State v. Bailey

360 So. 2d 772 | Fla. | 1978

360 So. 2d 772 (1978)

STATE of Florida, Appellant,
v.
Earl BAILEY, Appellee.

No. 52713.

Supreme Court of Florida.

June 30, 1978.

*773 Robert L. Shevin, Atty. Gen., Tallahassee, and Ira N. Loewy, Asst. Atty. Gen., Miami, for appellant.

Bennett H. Brummer, Public Defender, and Elliot H. Scherker, Asst. Public Defender, Miami, for appellee.

SUNDBERG, Justice.

This cause is before the Court on direct appeal from an order of the Circuit Court of Dade County, Florida, which initially and directly passed on the validity of a state statute. We have jurisdiction pursuant to Article V, Section 3(b)(1), Florida Constitution.

On February 22, 1977, the defendant/appellee, Earl Bailey, was charged with battery on a law enforcement officer, resisting an officer with violence to his person, attempted escape, and obstructing justice. The defendant/appellee moved to dismiss the battery charges on the ground that Section 784.07, Florida Statutes (Supp. 1976), which defines the crime of battery on a law enforcement officer, violates the Equal Protection Clause of the Fourteenth Amendment to the United States Constitution and Article I, Section 16 of the Florida Constitution. Finding the statute violative of both the equal protection and due process clauses, the circuit court dismissed the charges. The State appeals from the order granting dismissal.

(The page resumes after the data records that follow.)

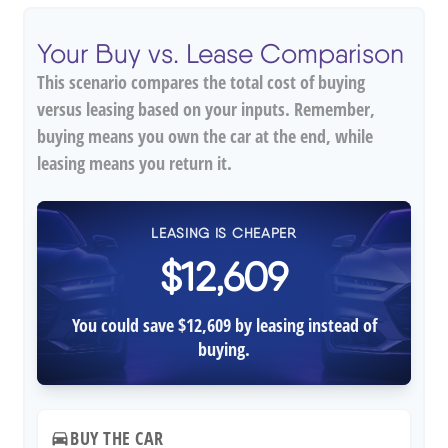
Your Buy vs. Lease Comparison
This scenario compares the total cost of buying
versus leasing based on your inputs. Remember,
buying means you own the car at the end, while
leasing means you return it.
LEASING IS CHEAPER
$12,609
You could save $12,609 by leasing instead of
buying.
BUY THE CAR
directions_car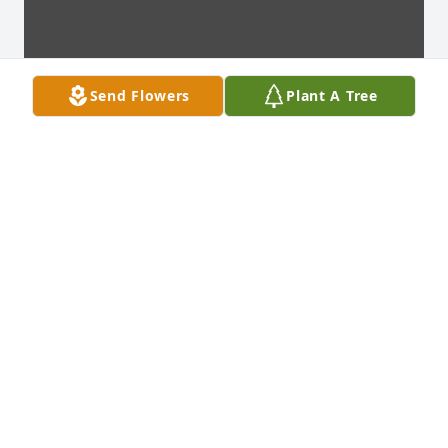
Send Flowers
Plant A Tree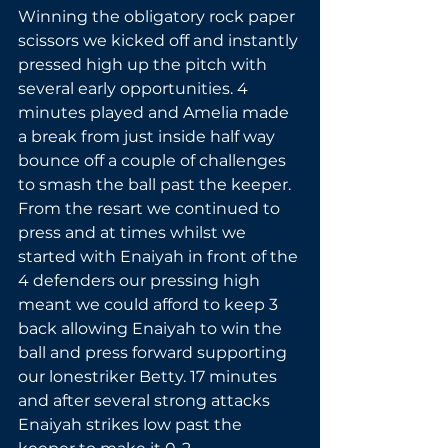
Winning the obligatory rock paper 
scissors we kicked off and instantly 
pressed high up the pitch with 
several early opportunities. 4 
minutes played and Amelia made 
a break from just inside half way 
bounce off a couple of challenges 
to smash the ball past the keeper. 
From the resart we continued to 
press and at times whilst we 
started with Enaiyah in front of the 
4 defenders our pressing high 
meant we could afford to keep 3 
back allowing Enaiyah to win the 
ball and press forward supporting 
our lonestriker Betty. 17 minutes 
and after several strong attacks 
Enaiyah strikes low past the 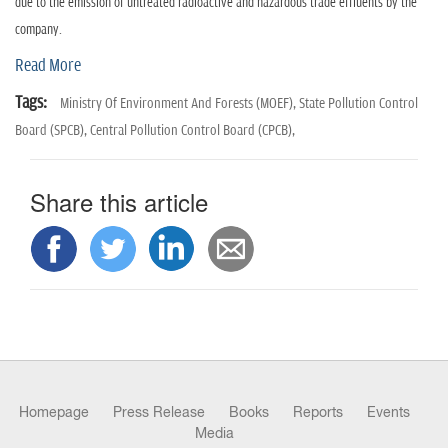
n
due to the emission of untreated radioactive and hazardous trade effluents by the
company.
Read More
Tags:
Ministry Of Environment And Forests (MOEF),
State Pollution Control
Board (SPCB),
Central Pollution Control Board (CPCB),
Share this article
Homepage
Press Release
Books
Reports
Events
Media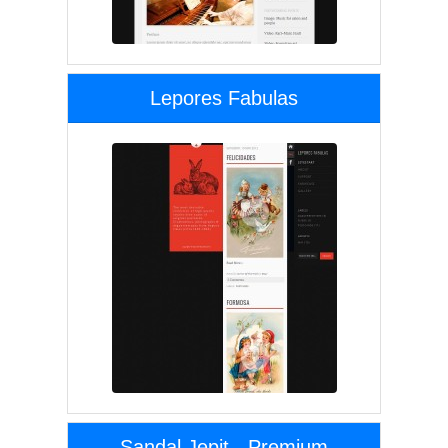
Lepores Fabulas
Sandal Jepit - Premium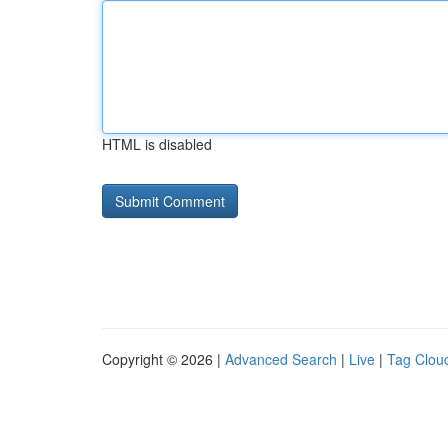
HTML is disabled
Copyright © 2026 |
Advanced Search
|
Live
|
Tag Clou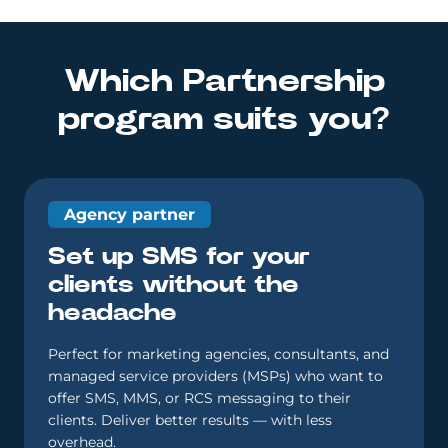
Which Partnership
program suits you?
Agency partner
Set up SMS for your
clients without the
headache
Perfect for marketing agencies, consultants, and
managed service providers (MSPs) who want to
offer SMS, MMS, or RCS messaging to their
clients. Deliver better results — with less
overhead.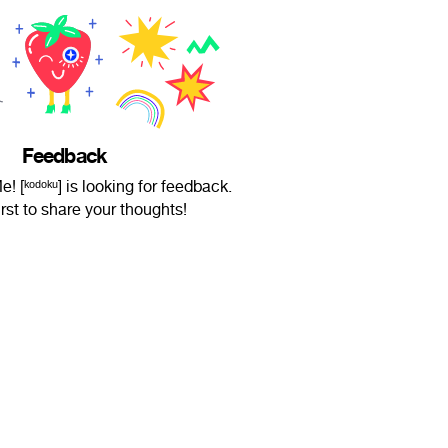
Feedback
[ᵏᵒᵈᵒᵏᵘ] is looking for feedback.
irst to share your thoughts!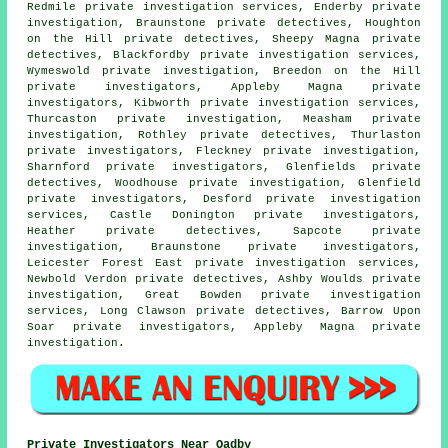
Redmile private investigation services, Enderby private
investigation, Braunstone private detectives, Houghton
on the Hill private detectives, Sheepy Magna private
detectives, Blackfordby private investigation services,
Wymeswold private investigation, Breedon on the Hill
private investigators, Appleby Magna private
investigators, Kibworth private investigation services,
Thurcaston private investigation, Measham private
investigation, Rothley private detectives, Thurlaston
private investigators, Fleckney private investigation,
Sharnford private investigators, Glenfields private
detectives, Woodhouse private investigation, Glenfield
private investigators, Desford private investigation
services, Castle Donington private investigators,
Heather private detectives, Sapcote private
investigation, Braunstone private investigators,
Leicester Forest East private investigation services,
Newbold Verdon private detectives, Ashby Woulds private
investigation, Great Bowden private investigation
services, Long Clawson private detectives, Barrow Upon
Soar
private investigators
, Appleby Magna private
investigation.
Private Investigators Near Oadby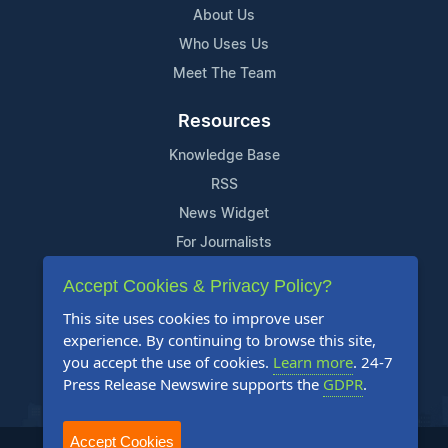
About Us
Who Uses Us
Meet The Team
Resources
Knowledge Base
RSS
News Widget
For Journalists
Accept Cookies & Privacy Policy?
Support
This site uses cookies to improve user
Contact Us
experience. By continuing to browse this site,
Content Guidelines
you accept the use of cookies.
Learn more
. 24-7
Press Release Newswire supports the
GDPR
.
FAQs
Accept Cookies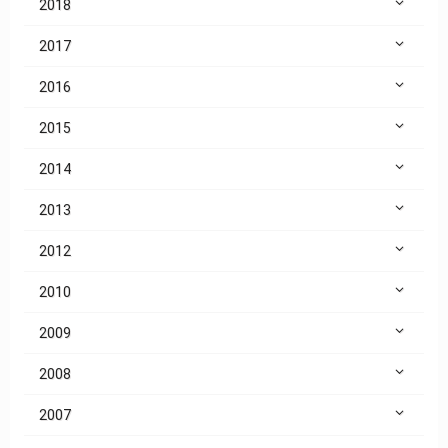
2018
2017
2016
2015
2014
2013
2012
2010
2009
2008
2007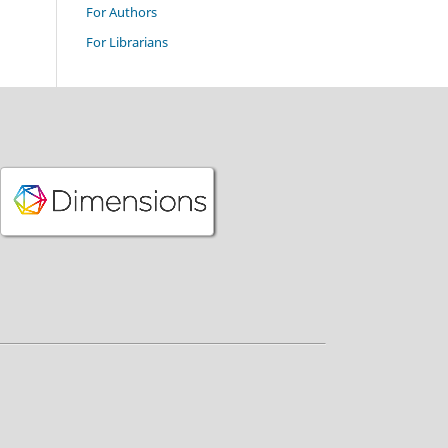
For Authors
For Librarians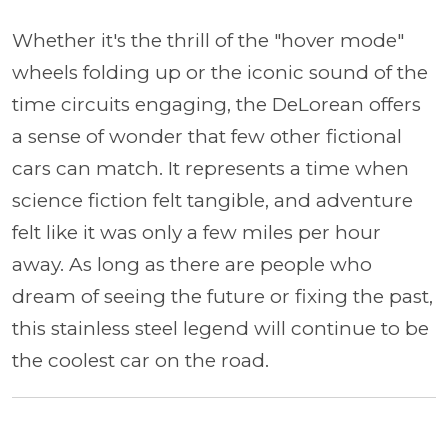
Whether it's the thrill of the "hover mode"
wheels folding up or the iconic sound of the
time circuits engaging, the DeLorean offers
a sense of wonder that few other fictional
cars can match. It represents a time when
science fiction felt tangible, and adventure
felt like it was only a few miles per hour
away. As long as there are people who
dream of seeing the future or fixing the past,
this stainless steel legend will continue to be
the coolest car on the road.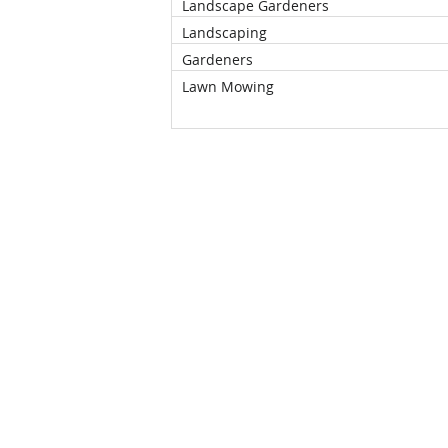
Landscape Gardeners
Landscaping
Gardeners
Lawn Mowing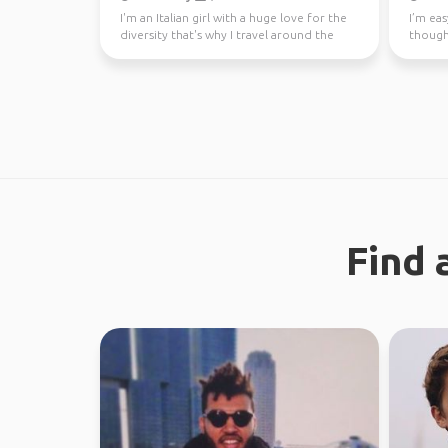
I'm an Italian girl with a huge love for the
I’m eas
diversity that's why I travel around the
though
world since...
earth. 
Find 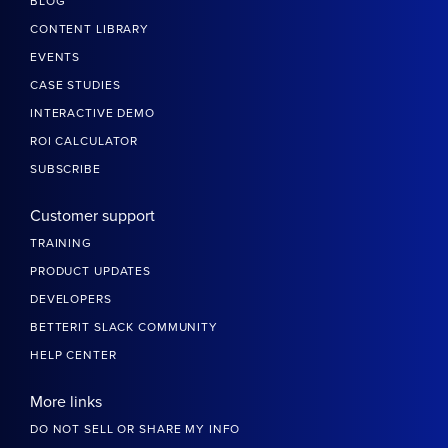
DIVERSITY & INCLUSION
TRUST CENTER
SECURITY & COMPLIANCE
PRIVACY POLICY
MAIN SUBSCRIPTION AGREEMENT
PARTNERS
PRESS
CONTACT US
Resources
BLOG
CONTENT LIBRARY
EVENTS
CASE STUDIES
INTERACTIVE DEMO
ROI CALCULATOR
SUBSCRIBE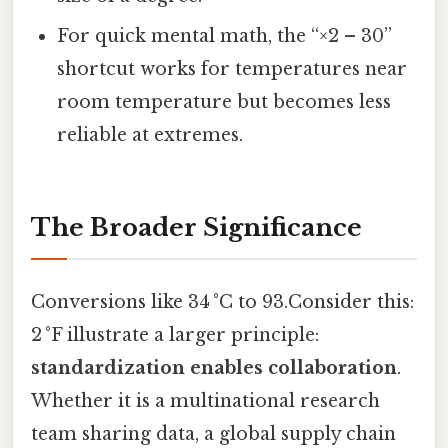
For quick mental math, the “×2 – 30”
shortcut works for temperatures near
room temperature but becomes less
reliable at extremes.
The Broader Significance
Conversions like 34 °C to 93.Consider this:
2 °F illustrate a larger principle:
standardization enables collaboration
.
Whether it is a multinational research
team sharing data, a global supply chain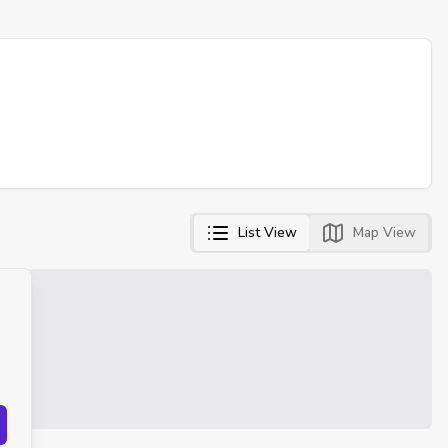
List View
Map View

Section 784.07, Florida Statutes (Supp. 1976), reclassifies the offense of battery upon a law enforcement officer from a first degree misdemeanor to a third degree felony. We recently held that the statute does not violate equal protection. Soverino v. State, 356 So. 2d 269 (Fla. 1978). We now find the statute valid under federal and state due process clauses as well.

Within constitutional limits, the legislature may prohibit any act, determine the grade or class of the offense, and prescribe the punishment. United States v. Wilson, 506 F.2d 521 (9th Cir.1974); Kimmons v. State, 156 Fla. 448, 23 So. 2d 523 (1945). While statutes which restrict constitutionally protected rights or mere passivity may be facially overbroad and, therefore, exceed this legislative authority, the mere reclassification of an already prohibited act from a misdemeanor to a felony does not violate due process. In Florida, it is the type of punishment prescribed rather than an "essentially felonious or non-felonious" nature which determines whether a crime is a felony or a misdemeanor. Section 775.08, Florida Statutes (1977). Chapman v. Lake, 112 Fla. 746, 151 So. 399 (1932). Cf. Soetarto v. Immigration & Naturalization Service, 516 F.2d 778 (7th Cir.1975). Any commonlaw definition of felony is inapplicable in Florida. Chapman v. Lake, supra.

In matters of punishment, the legislature's determination will be sustained against due process challenges unless the punishment itself is cruel and unusual. Sowell v. State, 342 So. 2d 969 (Fla. 1977). Section 784.07 does not violate state and federal guarantees against cruel and unusual punishment. Since the reclassification of already prohibited conduct from a misdemeanor to a felony reflects merely an increase in the prescribed punishment, Section *774 784.07 does not violate due process and is not unconstitutional.[1]

Accordingly, the order of the Circuit Court of Dade County granting appellee's motion to dismiss is reversed and the case is remanded to the trial court for proceedings not inconsistent herewith.

It is so ordered.

OVERTON, C.J., and ADKINS, BOYD, ENGLAND, HATCHETT and ALDERMAN, JJ., concur.

NOTES

[1] The circuit court also found that the absence of a scienter requirement of § 784.07, Fla. Stat. (Supp. 1976), renders the statute facially overbroad. The statute proscribes an intentional battery upon an officer. Consequently, the statute does not lack a scienter requirement.